:: Texte à lire ::
La croissance a été un incident historique. Voilà ce
que dit le très respecté Martin Wolff du Financial Times. Inattendu. Il s’appuie
sur les travaux d’un très sérieux universitaire, qui avance de très
convaincants arguments de fond. A savoir que l’histoire de la croissance est
due à 3 vagues d’innovation. Elles ont recréé la société. Or, ces
vagues sont de plus en plus courtes. Par exemple Internet est quelque peu
ridicule en comparaison du remplacement du cheval par la locomotive. Second
argument : notre croissance récente vient de facteurs non durables tels
que le baby boom ou la femme au travail.
Il resterait comme dernier espoir le rattrapage des développés
par les émergents. Mais ce n’est pas un moteur aussi enthousiasmant et pérenne qu’une
vague d’innovation.

:: Tâche à faire a ::
Répondez à ces questions sur le texte consacré à la croissance :
(i) À combien de vagues d'innovation l'histoire de la croissance est-elle due ?
(ii) Quels facteurs non durables de notre croissance récente sont cités ?
(iii) Quel dernier espoir resterait-il ?
Le texte et les lignes n'ont aucun rapport entre eux.

[Entrées stockées d'une collection]
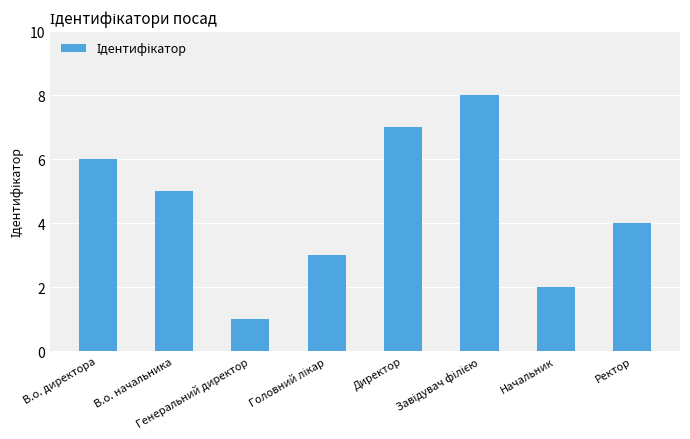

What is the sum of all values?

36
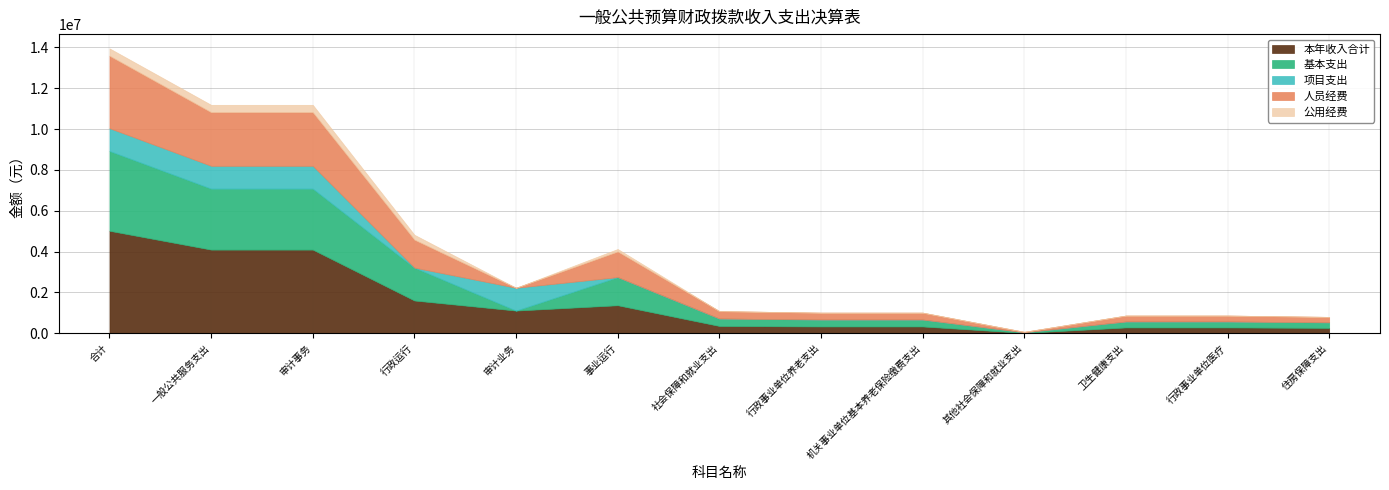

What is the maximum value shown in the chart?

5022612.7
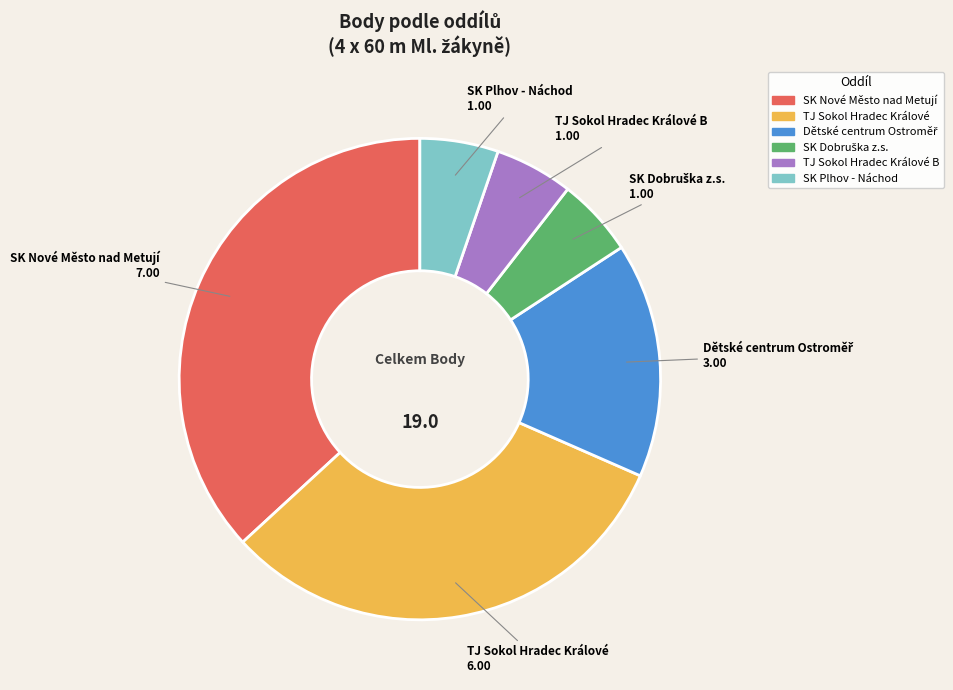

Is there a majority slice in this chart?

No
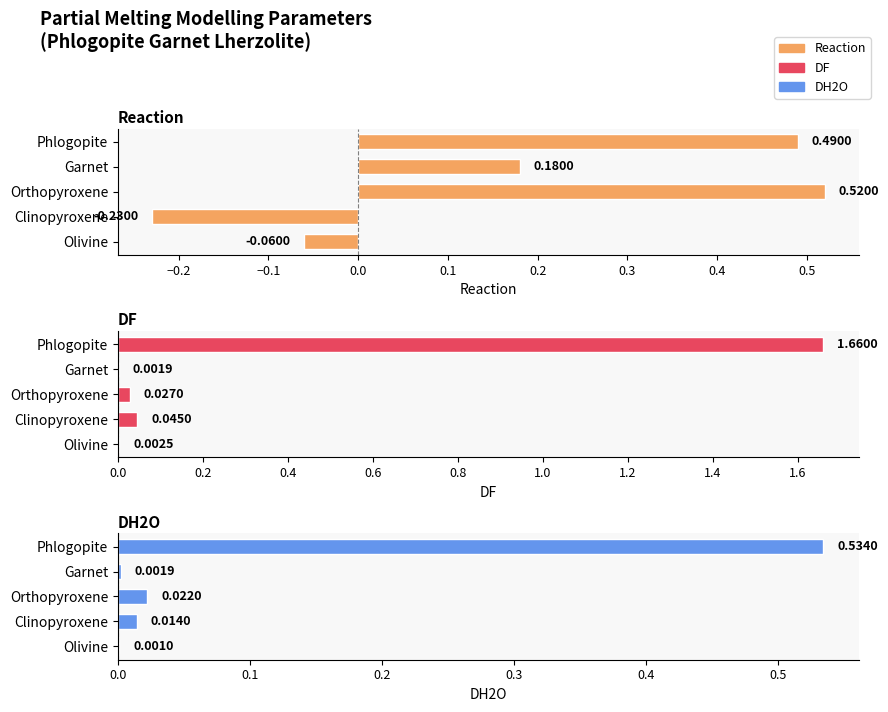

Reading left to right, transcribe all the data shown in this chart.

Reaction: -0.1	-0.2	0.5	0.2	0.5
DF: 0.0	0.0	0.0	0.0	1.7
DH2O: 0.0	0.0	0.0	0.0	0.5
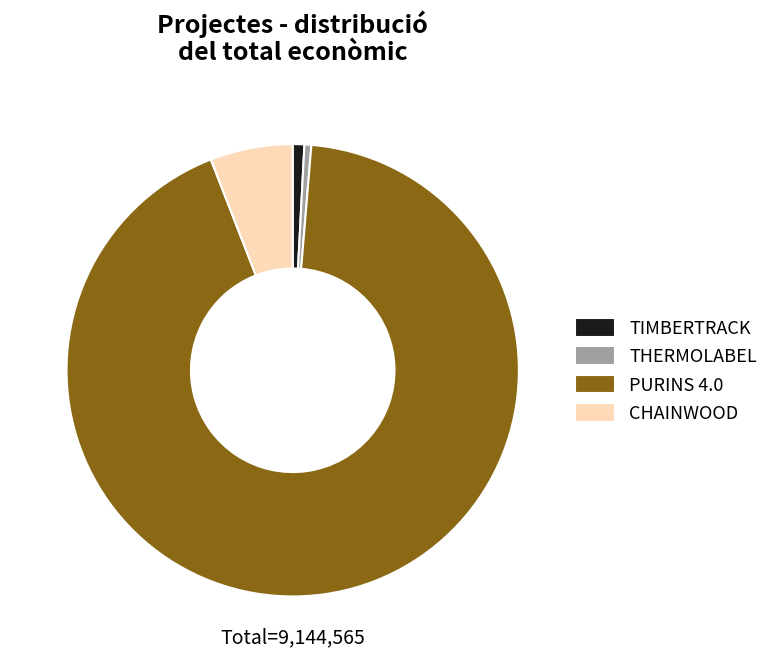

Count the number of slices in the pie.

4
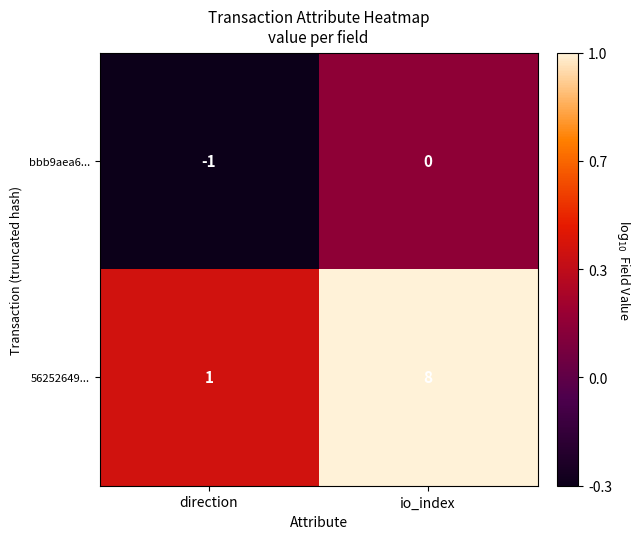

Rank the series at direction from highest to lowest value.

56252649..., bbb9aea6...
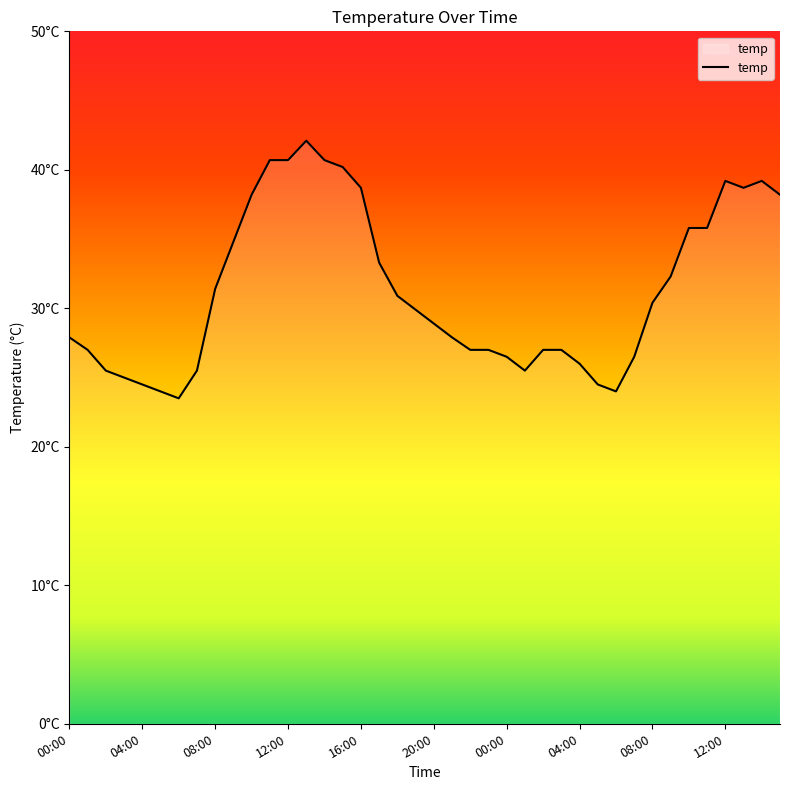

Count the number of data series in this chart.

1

:: Tâche à faire b ::
Recopiez telles quelles les lignes enregistrées, depuis celle qui contient « Rank the series » jusqu'à la dernière, toutes deux comprises. Laissez les images de côté.

:: Réponse a ::
(i) À 3 vagues d'innovation.
(ii) Le baby boom et la femme au travail.
(iii) Le rattrapage des développés par les émergents.

:: Réponse b ::
Rank the series at direction from highest to lowest value.

56252649..., bbb9aea6...

Count the number of data series in this chart.

1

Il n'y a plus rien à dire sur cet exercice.